Interview

How AI is being integrated into the mining industry

Aveva’s Fernanda Martins explains to Kris Cooper how AI and machine learning (ML) are assisting mining companies in optimising costs, improving safety and more.

Fernanda Martins, Industry Marketing Director, Aveva.

AI and its subset ML have a myriad of use cases within the mining industry, from cost optimisation to improving safety and sustainability. 

One company making use of the technology in the sector is Aveva. The industrial software provider employs AI solutions across the various industries in which it works and says these solutions allow its clients to "better detect current performance issues and better predict future ones, minimising risk of failure of critical assets and maximising operational performance". 

Fernanda Martins, Aveva’s industry marketing director, spoke to Mining Technology about the benefits AI offers mining companies, how companies have been using it and the challenges of integrating the technology.

Kris Cooper: How is AI used within the mining industry to drive efficiency?

Fernanda Martins: AI is helping to solve problems and generate value across the mining industry. The technology can be used to analyse vast quantities of operational and other data to provide advanced decision support. It can then interpret the findings from historical and real-time data into meaningful insights to be used in digital applications or direct guidance to the workforce. 

In production, AI improves equipment management for higher efficiency – increasing productivity, throughput and quality. It can also help in ore/waste management identification, increasing recovery and reducing dilution. 

AI is helping geologists to improve processes for locating and delineating mineral resources. Improving the efficiency and accuracy of geological modelling, AI’s computer vision interprets geological information from drill cores. Advanced analytics and ML can bolster the process, increasing the likelihood of finding mineral deposits. 

It can also be used as an industrial assistant, quickly gathering all the relevant information to solve a specific problem. Ultimately, it is helping to leverage intelligence from pit to port and empower a new generation of workers who need to replace predecessors who worked for 20 or 30 years in the same role.

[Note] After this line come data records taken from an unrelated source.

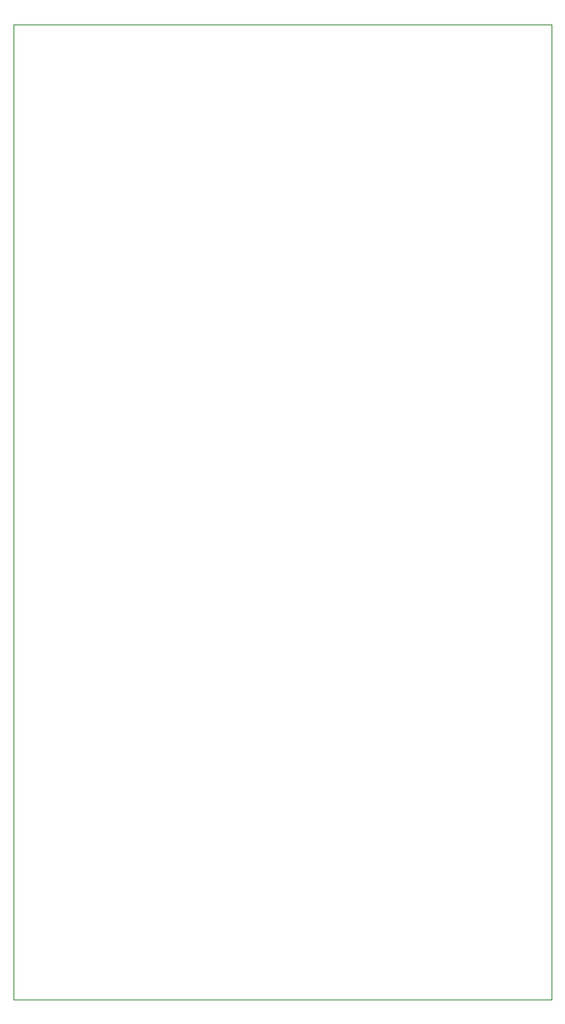
<source format=gbr>
G04 #@! TF.GenerationSoftware,KiCad,Pcbnew,5.1.4-e60b266~84~ubuntu18.04.1*
G04 #@! TF.CreationDate,2019-08-27T12:37:19-06:00*
G04 #@! TF.ProjectId,APRS_MicroNode,41505253-5f4d-4696-9372-6f4e6f64652e,rev?*
G04 #@! TF.SameCoordinates,Original*
G04 #@! TF.FileFunction,Profile,NP*
%FSLAX46Y46*%
G04 Gerber Fmt 4.6, Leading zero omitted, Abs format (unit mm)*
G04 Created by KiCad (PCBNEW 5.1.4-e60b266~84~ubuntu18.04.1) date 2019-08-27 12:37:19*
%MOMM*%
%LPD*%
G04 APERTURE LIST*
%ADD10C,0.050000*%
G04 APERTURE END LIST*
D10*
X149860000Y-181610000D02*
X149860000Y-83820000D01*
X95885000Y-181610000D02*
X149860000Y-181610000D01*
X95885000Y-83820000D02*
X95885000Y-181610000D01*
X149860000Y-83820000D02*
X95885000Y-83820000D01*
M02*

</source>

Kris Cooper: How is AI used to reduce costs in mining?

Fernanda Martins: AI can help mining companies optimise extraction and bring down operating costs. In maintenance, AI models based on ML help detect potential failures on critical equipment ahead of time. By anticipating issues, maintenance can be scheduled when the best resources are available, reducing the costs of the maintenance procedures, and preventing costly unplanned downtime and potential damage to important equipment. 

Through being able to optimise the maintenance strategy, mining companies ensure the best efficiency of equipment, which leads to lower fuel consumption in some big machines, reducing costs.

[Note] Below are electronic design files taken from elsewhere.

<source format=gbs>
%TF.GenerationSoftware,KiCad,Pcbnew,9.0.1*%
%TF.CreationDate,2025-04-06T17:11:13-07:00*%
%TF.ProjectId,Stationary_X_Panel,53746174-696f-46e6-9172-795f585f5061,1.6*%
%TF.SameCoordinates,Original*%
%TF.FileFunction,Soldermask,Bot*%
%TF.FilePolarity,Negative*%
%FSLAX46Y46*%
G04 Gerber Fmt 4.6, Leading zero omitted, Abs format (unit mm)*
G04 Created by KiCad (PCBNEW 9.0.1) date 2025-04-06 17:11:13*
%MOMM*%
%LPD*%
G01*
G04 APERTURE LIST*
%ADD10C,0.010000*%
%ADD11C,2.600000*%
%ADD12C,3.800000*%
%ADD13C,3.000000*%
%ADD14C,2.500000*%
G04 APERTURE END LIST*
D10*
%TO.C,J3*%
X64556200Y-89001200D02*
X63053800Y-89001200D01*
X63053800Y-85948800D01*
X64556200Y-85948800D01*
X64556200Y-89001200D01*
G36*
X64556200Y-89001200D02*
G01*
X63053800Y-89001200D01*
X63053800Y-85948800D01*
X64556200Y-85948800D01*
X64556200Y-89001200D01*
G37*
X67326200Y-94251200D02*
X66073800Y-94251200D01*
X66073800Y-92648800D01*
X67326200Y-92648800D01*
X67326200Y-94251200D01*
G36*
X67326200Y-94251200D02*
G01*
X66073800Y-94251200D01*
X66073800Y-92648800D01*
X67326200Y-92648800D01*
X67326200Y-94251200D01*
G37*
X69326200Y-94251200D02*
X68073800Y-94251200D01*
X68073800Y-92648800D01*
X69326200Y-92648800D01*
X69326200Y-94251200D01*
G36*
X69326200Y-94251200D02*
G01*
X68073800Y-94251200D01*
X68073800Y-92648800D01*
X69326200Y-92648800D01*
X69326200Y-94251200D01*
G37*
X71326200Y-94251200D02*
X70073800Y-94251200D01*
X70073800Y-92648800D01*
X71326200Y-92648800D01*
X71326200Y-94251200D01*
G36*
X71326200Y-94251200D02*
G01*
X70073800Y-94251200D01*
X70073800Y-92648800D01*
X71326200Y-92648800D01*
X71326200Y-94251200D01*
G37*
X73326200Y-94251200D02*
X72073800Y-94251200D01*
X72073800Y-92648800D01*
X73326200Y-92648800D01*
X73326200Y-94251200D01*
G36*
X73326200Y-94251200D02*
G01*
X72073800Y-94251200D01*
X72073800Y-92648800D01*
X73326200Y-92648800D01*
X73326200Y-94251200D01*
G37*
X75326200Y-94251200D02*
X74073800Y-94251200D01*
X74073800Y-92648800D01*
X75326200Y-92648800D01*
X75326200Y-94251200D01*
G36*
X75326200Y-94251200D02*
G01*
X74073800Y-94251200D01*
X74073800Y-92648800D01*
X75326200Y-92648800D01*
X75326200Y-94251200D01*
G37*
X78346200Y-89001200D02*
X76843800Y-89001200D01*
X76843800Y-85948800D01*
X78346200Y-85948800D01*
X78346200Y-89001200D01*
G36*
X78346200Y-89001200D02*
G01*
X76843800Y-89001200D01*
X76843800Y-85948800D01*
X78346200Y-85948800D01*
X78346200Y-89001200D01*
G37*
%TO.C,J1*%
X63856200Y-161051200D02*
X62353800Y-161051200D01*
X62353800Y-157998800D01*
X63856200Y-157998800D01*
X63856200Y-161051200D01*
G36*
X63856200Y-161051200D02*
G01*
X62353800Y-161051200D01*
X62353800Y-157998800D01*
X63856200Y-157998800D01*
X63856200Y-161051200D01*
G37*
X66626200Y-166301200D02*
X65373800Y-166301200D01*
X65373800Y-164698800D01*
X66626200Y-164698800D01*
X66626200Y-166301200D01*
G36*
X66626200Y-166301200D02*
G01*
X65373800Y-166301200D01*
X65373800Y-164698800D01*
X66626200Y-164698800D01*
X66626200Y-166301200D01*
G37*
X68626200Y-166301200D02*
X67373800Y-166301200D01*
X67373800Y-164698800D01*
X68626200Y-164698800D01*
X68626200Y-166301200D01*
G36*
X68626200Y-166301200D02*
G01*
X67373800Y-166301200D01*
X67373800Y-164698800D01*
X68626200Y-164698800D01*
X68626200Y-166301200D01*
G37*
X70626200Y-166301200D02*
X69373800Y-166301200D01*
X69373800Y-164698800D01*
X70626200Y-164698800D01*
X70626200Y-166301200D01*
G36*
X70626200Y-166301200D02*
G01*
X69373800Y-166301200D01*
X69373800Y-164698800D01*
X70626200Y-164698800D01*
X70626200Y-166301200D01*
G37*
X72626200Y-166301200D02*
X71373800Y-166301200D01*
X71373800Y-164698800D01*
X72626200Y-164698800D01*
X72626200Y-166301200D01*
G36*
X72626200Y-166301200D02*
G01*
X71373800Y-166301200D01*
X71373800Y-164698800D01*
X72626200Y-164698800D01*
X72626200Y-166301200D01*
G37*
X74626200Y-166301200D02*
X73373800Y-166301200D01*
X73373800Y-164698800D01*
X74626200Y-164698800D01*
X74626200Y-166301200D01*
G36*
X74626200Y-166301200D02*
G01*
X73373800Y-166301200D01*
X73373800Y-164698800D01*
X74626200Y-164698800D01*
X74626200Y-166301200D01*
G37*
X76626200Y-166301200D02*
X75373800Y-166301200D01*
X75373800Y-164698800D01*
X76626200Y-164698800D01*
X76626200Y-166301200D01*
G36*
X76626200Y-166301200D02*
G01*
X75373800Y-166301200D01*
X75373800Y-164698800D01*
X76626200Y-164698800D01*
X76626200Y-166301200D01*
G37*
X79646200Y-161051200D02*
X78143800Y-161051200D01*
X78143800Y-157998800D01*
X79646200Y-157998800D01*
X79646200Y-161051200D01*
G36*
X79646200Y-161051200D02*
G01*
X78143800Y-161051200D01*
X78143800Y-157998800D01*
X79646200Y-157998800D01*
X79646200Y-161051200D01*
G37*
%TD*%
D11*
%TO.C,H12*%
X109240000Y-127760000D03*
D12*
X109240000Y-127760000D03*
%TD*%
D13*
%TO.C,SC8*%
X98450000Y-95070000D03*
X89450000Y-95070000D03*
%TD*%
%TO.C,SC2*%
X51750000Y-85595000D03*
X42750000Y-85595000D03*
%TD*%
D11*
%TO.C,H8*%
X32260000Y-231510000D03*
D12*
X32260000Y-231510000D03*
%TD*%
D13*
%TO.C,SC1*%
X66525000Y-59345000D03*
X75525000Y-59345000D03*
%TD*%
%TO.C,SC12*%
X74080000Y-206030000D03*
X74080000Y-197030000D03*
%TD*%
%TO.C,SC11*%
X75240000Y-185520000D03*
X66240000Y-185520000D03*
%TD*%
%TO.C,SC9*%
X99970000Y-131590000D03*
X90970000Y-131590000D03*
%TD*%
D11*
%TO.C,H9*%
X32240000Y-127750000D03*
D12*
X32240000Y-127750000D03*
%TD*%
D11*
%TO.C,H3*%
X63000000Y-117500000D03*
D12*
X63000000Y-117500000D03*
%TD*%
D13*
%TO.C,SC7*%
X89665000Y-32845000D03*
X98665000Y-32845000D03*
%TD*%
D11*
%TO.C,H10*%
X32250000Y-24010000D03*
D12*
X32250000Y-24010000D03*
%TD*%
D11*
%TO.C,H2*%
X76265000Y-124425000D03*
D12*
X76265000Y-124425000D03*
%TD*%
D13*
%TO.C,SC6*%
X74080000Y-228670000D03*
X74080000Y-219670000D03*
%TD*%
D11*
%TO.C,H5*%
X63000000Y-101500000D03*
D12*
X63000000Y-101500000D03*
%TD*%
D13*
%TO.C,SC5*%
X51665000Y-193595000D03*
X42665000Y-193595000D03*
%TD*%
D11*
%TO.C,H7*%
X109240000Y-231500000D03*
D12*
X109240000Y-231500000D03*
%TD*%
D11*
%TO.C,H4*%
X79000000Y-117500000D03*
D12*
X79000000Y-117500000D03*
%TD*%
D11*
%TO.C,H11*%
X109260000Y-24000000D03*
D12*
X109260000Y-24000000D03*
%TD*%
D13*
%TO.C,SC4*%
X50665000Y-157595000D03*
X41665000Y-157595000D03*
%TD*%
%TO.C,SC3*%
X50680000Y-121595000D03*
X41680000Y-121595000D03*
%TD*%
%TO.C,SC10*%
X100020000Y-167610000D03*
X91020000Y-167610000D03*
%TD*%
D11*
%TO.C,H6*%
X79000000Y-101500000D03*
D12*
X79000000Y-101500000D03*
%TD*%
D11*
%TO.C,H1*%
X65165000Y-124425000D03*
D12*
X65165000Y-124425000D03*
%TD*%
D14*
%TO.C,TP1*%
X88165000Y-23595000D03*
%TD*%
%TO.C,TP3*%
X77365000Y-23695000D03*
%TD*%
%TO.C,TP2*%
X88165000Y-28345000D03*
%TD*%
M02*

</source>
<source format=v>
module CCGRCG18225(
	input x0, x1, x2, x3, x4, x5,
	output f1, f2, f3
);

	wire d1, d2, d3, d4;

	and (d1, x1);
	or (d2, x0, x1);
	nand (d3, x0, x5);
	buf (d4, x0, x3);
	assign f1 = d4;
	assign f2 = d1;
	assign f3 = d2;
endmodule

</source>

Kris Cooper: How is AI used to improve safety in mines?

Fernanda Martins: AI has a large role to play in improving the health and safety of mining. Fatigue monitoring, for example, helps to detect when operators may be falling asleep. AI can also detect when potentially unsafe conditions exist for workers around heavy mobile equipment. It can monitor, analyse and alert mining companies to environmental factors like dust levels so they can adjust operations and implement environmental protection measures. 

Assisted by AI, autonomous vehicles can operate around the mines without a driver. Returning to the subject of critical equipment, by anticipating potential failures, mining companies prevent incidents that could lead to significant damage to the facilities, people and the environment. All of this helps increase productivity while improving safety.

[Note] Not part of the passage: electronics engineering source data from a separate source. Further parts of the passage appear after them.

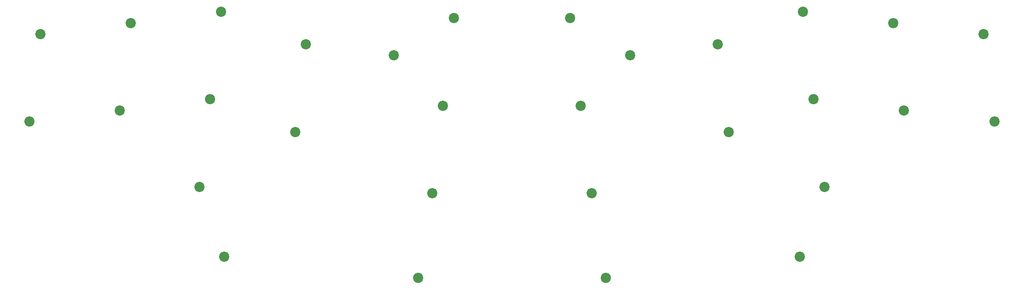
<source format=gbs>
G04 #@! TF.GenerationSoftware,KiCad,Pcbnew,7.0.10-7.0.10~ubuntu23.04.1*
G04 #@! TF.CreationDate,2024-02-06T18:49:26+00:00*
G04 #@! TF.ProjectId,le_capybara_plate,6c655f63-6170-4796-9261-72615f706c61,v0.1*
G04 #@! TF.SameCoordinates,PX8bd8a70PY50733a9*
G04 #@! TF.FileFunction,Soldermask,Bot*
G04 #@! TF.FilePolarity,Negative*
%FSLAX46Y46*%
G04 Gerber Fmt 4.6, Leading zero omitted, Abs format (unit mm)*
G04 Created by KiCad (PCBNEW 7.0.10-7.0.10~ubuntu23.04.1) date 2024-02-06 18:49:26*
%MOMM*%
%LPD*%
G01*
G04 APERTURE LIST*
%ADD10C,2.200000*%
G04 APERTURE END LIST*
D10*
X166860803Y-136750673D03*
X159168967Y-80607062D03*
X126418141Y-136750673D03*
X81574451Y-98147837D03*
X231186730Y-100554051D03*
X129466755Y-118423073D03*
X42603801Y-102959440D03*
X248353525Y-84051435D03*
X209376715Y-79240650D03*
X163812189Y-118423073D03*
X191049112Y-86289267D03*
X64413824Y-81646043D03*
X99902051Y-105196455D03*
X250675141Y-102959438D03*
X161490576Y-99515068D03*
X83902227Y-79240652D03*
X134109977Y-80607062D03*
X79252841Y-117055846D03*
X84602132Y-132107454D03*
X172147274Y-88610059D03*
X102229832Y-86289267D03*
X214026101Y-117055844D03*
X228865120Y-81646043D03*
X208676810Y-132107452D03*
X131788368Y-99515068D03*
X193376891Y-105196453D03*
X44925417Y-84051437D03*
X211704491Y-98147835D03*
X121131668Y-88610061D03*
X62092212Y-100554053D03*
M02*

</source>
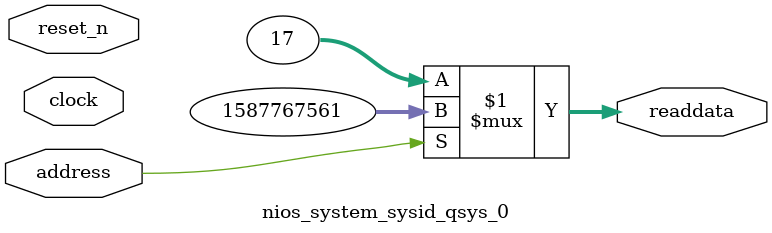
<source format=v>



// synthesis translate_off
`timescale 1ns / 1ps
// synthesis translate_on

// turn off superfluous verilog processor warnings 
// altera message_level Level1 
// altera message_off 10034 10035 10036 10037 10230 10240 10030 

module nios_system_sysid_qsys_0 (
               // inputs:
                address,
                clock,
                reset_n,

               // outputs:
                readdata
             )
;

  output  [ 31: 0] readdata;
  input            address;
  input            clock;
  input            reset_n;

  wire    [ 31: 0] readdata;
  //control_slave, which is an e_avalon_slave
  assign readdata = address ? 1587767561 : 17;

endmodule



</source>
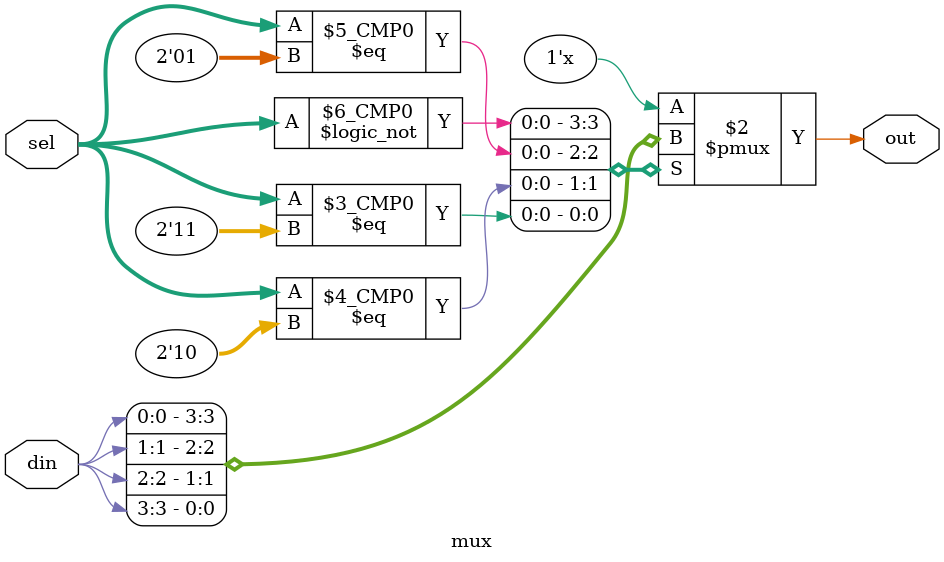
<source format=v>
module mux (
    input [1:0] sel,
    input [3:0] din,
    output reg out
);
    always @(*) begin
        case (sel)
            2'b00: out = din[0];
            2'b01: out = din[1];
            2'b10: out = din[2];
            2'b11: out = din[3];
        endcase
    end
endmodule

</source>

Kris Cooper: How is AI used to improve the sustainability of mining operations?

Fernanda Martins: To achieve success, mining companies face a two-pronged challenge: they must capitalise on new business opportunities while meeting environmental, social and governance and decarbonisation targets. 

AI can help make informed decisions that optimise the entire mining process, helping companies meet production and sustainability goals. By using AI to improve equipment efficiency and safety, as mentioned before, mining companies have immediate benefits around sustainability. Less fuel consumption means lower CO₂ emissions, and better efficiency and process understanding (meaning better usage of natural resources like water), while better safety means no environmental damage.

Kris Cooper: Which mining companies are using Aveva AI/ML technology? Are there any case studies you can share about the success of the integration of the technology?

Fernanda Martins: The first example is Quebec Iron Ore. The company is advancing with its digital road map by improving the reliability of critical assets and enhancing traceability from pit to port. With robust data management and ML models, Quebec Iron Ore improved asset health tracking of critical equipment, is getting early anomaly detection of potential operational failures, can identify the lack of instrumentation throughout the process and has created a solid base for business intelligence decisions. 

ASARCO’s Ray Mine has avoided costly asset failures and downtime. The company moved from a tribal knowledge scenario to an integrated real-time decision-making platform. Adopting Aveva’s technology for data management and ML models, it can now proactively detect abnormal behaviour and prevent costly asset failures; avoid unplanned downtime and lost or reduced productivity; leverage root-cause analysis to prevent recurrence of issues; optimise operations in real time; increase profits and consistency; and improve the training and efficiency of operations teams. 

Another two companies were able to quantify their benefits, with impressive results from improving operational data gathering and monitoring, and combining that with ML-based analytics models. Beyond improving safety and reliability, Norsk Hydro, a bauxite and aluminium producer, reported $4.7m (Nkr50.15m) in savings from reducing maintenance costs, while Nexa Resources, a zinc producer, reported a 75% reduction in unplanned downtime.

Kris Cooper: What challenges have been encountered through integrating AI into the mining industry?

Fernanda Martins: ​​​​​​​The mining industry scenario becomes more complex. Mining companies need to adopt new technology to improve productivity and ensure product quality while minimising waste and overall environmental impact. AI can make an impact on all the current challenges, but companies will require a good level of instrumentation, automation and digitalisation. 

Only with a reliable and robust data infrastructure can AI models be effective in industrial operations. It is time to connect IT with operational technology and engineering technology. While some big mining companies are advanced in terms of their digitalisation road map, others have a long way to go to improve the adoption of automation and digital technology before they are ready to take advantage of AI.